While the excavation was still in progress, there were four test pits dug each about 5 meters deep. Some useful things were recovered from the site; samples of preserved fauna, pottery, and 3 houses were discovered. Unfortunately, Gimbutas overlooked important details when reporting on her excavation, “No geologic, geomorphologic, sedimentologic, or pedologic study was carried out- a serious failing” (McPherron).

Sources
Claude Björk. Early pottery in Greece: a technological and functional analysis of the evidence from neolithic Achilleion, Thessaly. Jonsered, Sweden: P. Åströms V., 1995.

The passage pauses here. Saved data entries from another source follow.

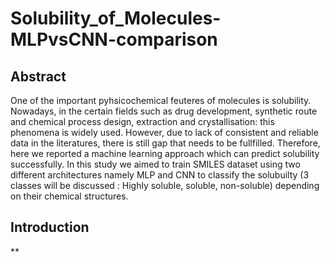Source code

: # Solubility_of_Molecules-MLPvsCNN-comparison
## Abstract
One of the important pyhsicochemical  feuteres of molecules is solubility. Nowadays, in the certain fields such as drug development, synthetic route and chemical process design, extraction and crystallisation: this phenomena is widely used. However, due to lack of consistent and reliable data in the literatures, there is still gap that needs to be fullfilled. Therefore, here we reported a machine learning approach which can predict solubility successfully. In this study we aimed to train SMILES dataset using two different architectures namely MLP and CNN to classify the solubuilty (3 classes will be discussed : Highly soluble, soluble, non-soluble) depending on their chemical structures. 

## Introduction
 **

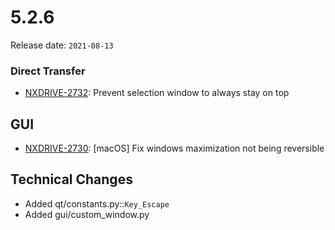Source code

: # 5.2.6

Release date: `2021-08-13`

### Direct Transfer

- [NXDRIVE-2732](https://jira.nuxeo.com/browse/NXDRIVE-2732): Prevent selection window to always stay on top

## GUI

- [NXDRIVE-2730](https://jira.nuxeo.com/browse/NXDRIVE-2730): [macOS] Fix windows maximization not being reversible

## Technical Changes

- Added qt/constants.py::`Key_Escape`
- Added gui/custom_window.py
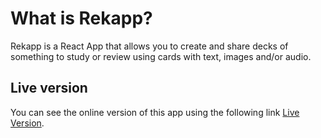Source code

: # What is Rekapp?

Rekapp is a React App that allows you to create and share decks of something to study or review using cards with text, images and/or audio.

## Live version

You can see the online version of this app using the following link [Live Version](https://rekapping.herokuapp.com/).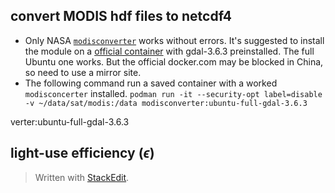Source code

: ## convert MODIS hdf files to netcdf4
- Only NASA [`modisconverter`](https://github.com/nasa/modisconverter/tree/main) works without errors.  It's suggested to install the module on a [official container](https://hub.docker.com/r/osgeo/gdal/tags) with gdal-3.6.3 preinstalled. The full Ubuntu one works. But the official docker.com may be blocked in China, so need to use a mirror site.
- The following command run a saved container with a worked `modisconcerter` installed.
`podman run -it --security-opt label=disable -v ~/data/sat/modis:/data modisconverter:ubuntu-full-gdal-3.6.3`

verter:ubuntu-full-gdal-3.6.3



## light-use efficiency ($\epsilon$)

> Written with [StackEdit](https://stackedit.io/).
<!--stackedit_data:
eyJoaXN0b3J5IjpbMTEwMjY3NTE2MSwtMTA2NzIxNjQ2OV19
-->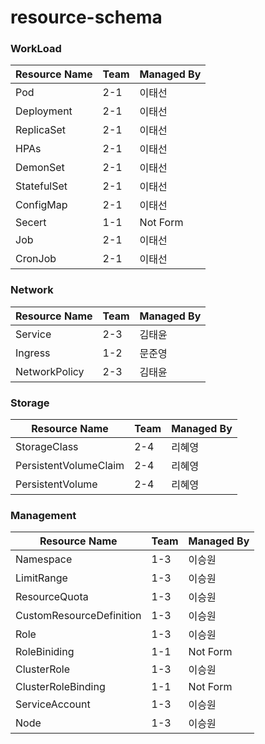 # resource-schema

### WorkLoad
| Resource Name | Team | Managed By |
| ------ | ------ | ------ |
| Pod | 2-1 | 이태선 |
| Deployment | 2-1 | 이태선 |
| ReplicaSet | 2-1 | 이태선 |
| HPAs | 2-1 | 이태선 |
| DemonSet | 2-1 | 이태선 |
| StatefulSet | 2-1 | 이태선 |
| ConfigMap | 2-1 | 이태선 |
| Secert | 1-1 | Not Form |
| Job | 2-1 | 이태선 |
| CronJob | 2-1 | 이태선 |

### Network
| Resource Name | Team | Managed By |
| ------ | ------ | ------ |
| Service | 2-3 | 김태윤 |
| Ingress | 1-2 | 문준영 |
| NetworkPolicy | 2-3 | 김태윤 |

### Storage
| Resource Name | Team | Managed By |
| ------ | ------ | ------ |
| StorageClass | 2-4 | 리혜영 |
| PersistentVolumeClaim | 2-4 | 리혜영 |
| PersistentVolume | 2-4 | 리혜영 |

### Management
| Resource Name | Team | Managed By |
| ------ | ------ | ------ |
| Namespace | 1-3 | 이승원 |
| LimitRange | 1-3 | 이승원 |
| ResourceQuota | 1-3 | 이승원 |
| CustomResourceDefinition | 1-3 | 이승원 |
| Role | 1-3 | 이승원 |
| RoleBiniding | 1-1 | Not Form |
| ClusterRole | 1-3 | 이승원 |
| ClusterRoleBinding | 1-1 | Not Form |
| ServiceAccount | 1-3 | 이승원 |
| Node | 1-3 | 이승원 |
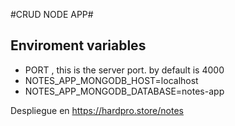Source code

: #CRUD NODE APP#
## Enviroment variables 
* PORT , this is the server port. by default is 4000
* NOTES_APP_MONGODB_HOST=localhost
* NOTES_APP_MONGODB_DATABASE=notes-app

Despliegue en https://hardpro.store/notes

 Marija Gimbutas, Shan Winn, & Daniel Shimabuku, eds. Achilleion, a Neolithic settlement in Thessaly, Greece, 6400-5600 B.C. Los Angeles, Calif.: Institute of Archaeology, University of California, Los Angeles, 1989.
 Marija Gimbutas. “Achilleion: A Neolithic Mound in Thessaly; Preliminary Report on 1973 and 1974 Excavations”, Journal of Field Archaeology 1, no. 3/4 (1974): 277–302.
Alan McPherron. Review of Achilleion: A Neolithic Settlement in Thessaly, Greece, 6400-5600 BC by Marija Gimbutas, Shan Winn, Daniel Shimabuku, in American Antiquity 56, no. 3 (Jul 1991): 567–8.
Catherine Perlès. The early Neolithic in Greece: the first farming communities in Europe. Cambridge: Cambridge University Press, 2001.
“Thessaly”, Encyclopædia Britannica.